Le ministère libanais de l'environnement a déclaré avoir reçu des rapports de la municipalité d'Aita Al-Shaab et des villages voisins selon lesquels des avions israéliens avaient pulvérisé des substances soupçonnées d'être des pesticides.

La ministre de l'environnement, Tamara El-Zein, a déclaré avoir contacté le commandant de l'armée libanaise, le général Rodolphe Heikal, pour demander que des échantillons soient prélevés sur les sites pulvérisés afin de déterminer la nature des substances et de prendre les mesures qui s'imposent.

Si les substances s'avèrent toxiques, a ajouté Mme El-Zein, l'incident s'inscrira dans un contexte plus large. Elle a indiqué qu'environ 9 000 hectares de terres libanaises avaient été brûlés par Israël, à l'aide de phosphore blanc et de munitions incendiaires, au cours du dernier conflit avec le Hezbollah. Elle a qualifié ces actions de "destruction environnementale visant à saper la résilience des habitants du sud sur leur propre terre et à saper les fondements de leurs moyens de subsistance".

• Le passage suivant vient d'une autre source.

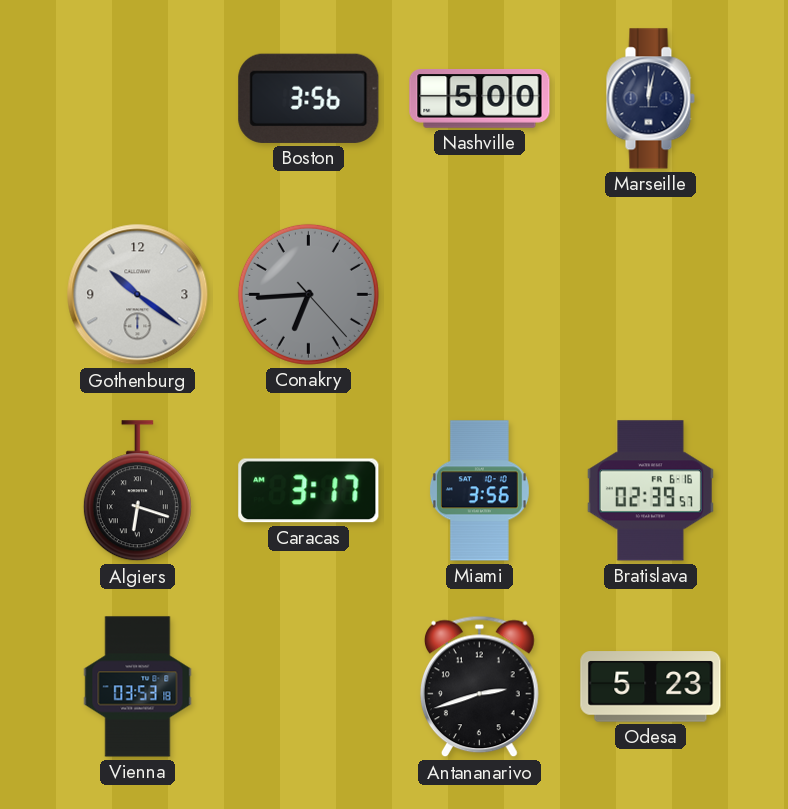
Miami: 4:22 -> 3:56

Au cours de cette visite, il a déclaré au Premier ministre espagnol Pedro Sanchez que le Liban "attache une grande importance" à la participation de l'Espagne à la conférence internationale prévue le 5 mars à Paris, qui vise à renforcer le soutien à l'armée libanaise et aux forces de sécurité intérieure.

Le Liban cherche à encourager les pays qui fournissent des troupes à la FINUL à maintenir la présence de leurs forces de maintien de la paix dans le sud du Liban dans le cadre d'accords bilatéraux après la fin du mandat de la FINUL en décembre. Le palais présidentiel a déclaré que M. Aoun a reconnu l'importante contribution de l'Espagne aux opérations de maintien de la paix et a discuté avec M. Sanchez de la volonté du pays de maintenir la présence de ses troupes au Sud-Liban au-delà de cette date.

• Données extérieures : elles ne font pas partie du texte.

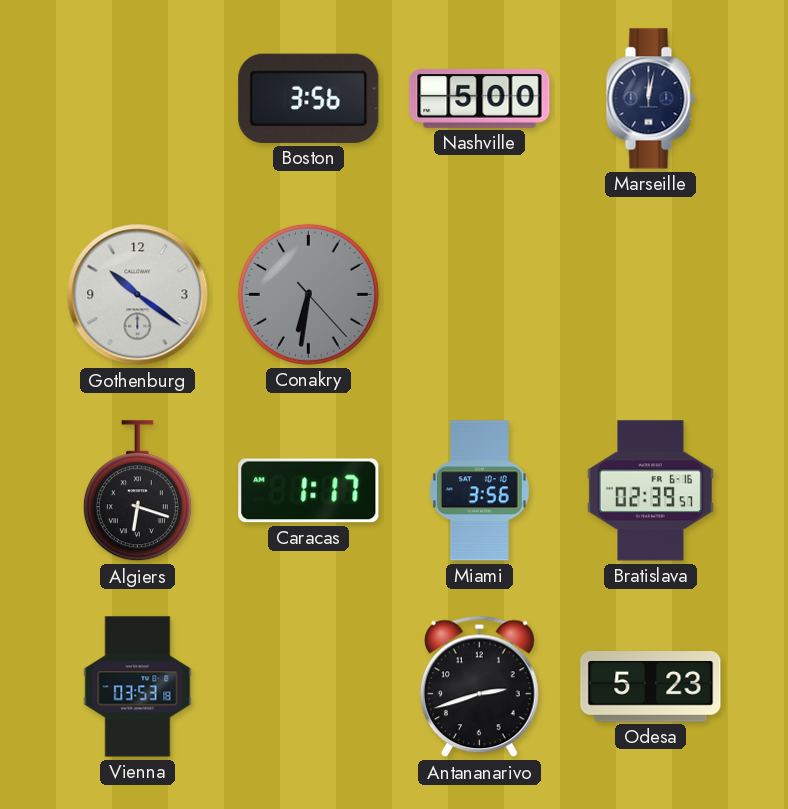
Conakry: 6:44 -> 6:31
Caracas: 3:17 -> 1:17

M. Sanchez a déclaré que toute décision sur la prolongation du déploiement espagnol après le départ des soldats de la paix de l'ONU serait prise après des discussions avec les partenaires de l'UE, et a ajouté que l'Espagne soutenait les mesures prises par les autorités libanaises pour renforcer la sécurité et la stabilité du pays.

M. Aoun a exprimé l'espoir que l'Espagne travaille avec l'UE pour faire pression sur les autorités israéliennes afin qu'elles mettent fin aux attaques contre le Liban et qu'elles appliquent les termes de l'accord de cessez-le-feu, dans le plein respect des dispositions de la résolution 1701.

Le président libanais a également souligné la nécessité de "nettoyer les zones où l'armée libanaise est déployée de la présence armée" d'autres groupes, et d'étendre l'autorité de l'État sur ces territoires. L'armée a besoin "d'équipements, de véhicules et de fournitures militaires pour pouvoir accomplir ses tâches", a-t-il ajouté.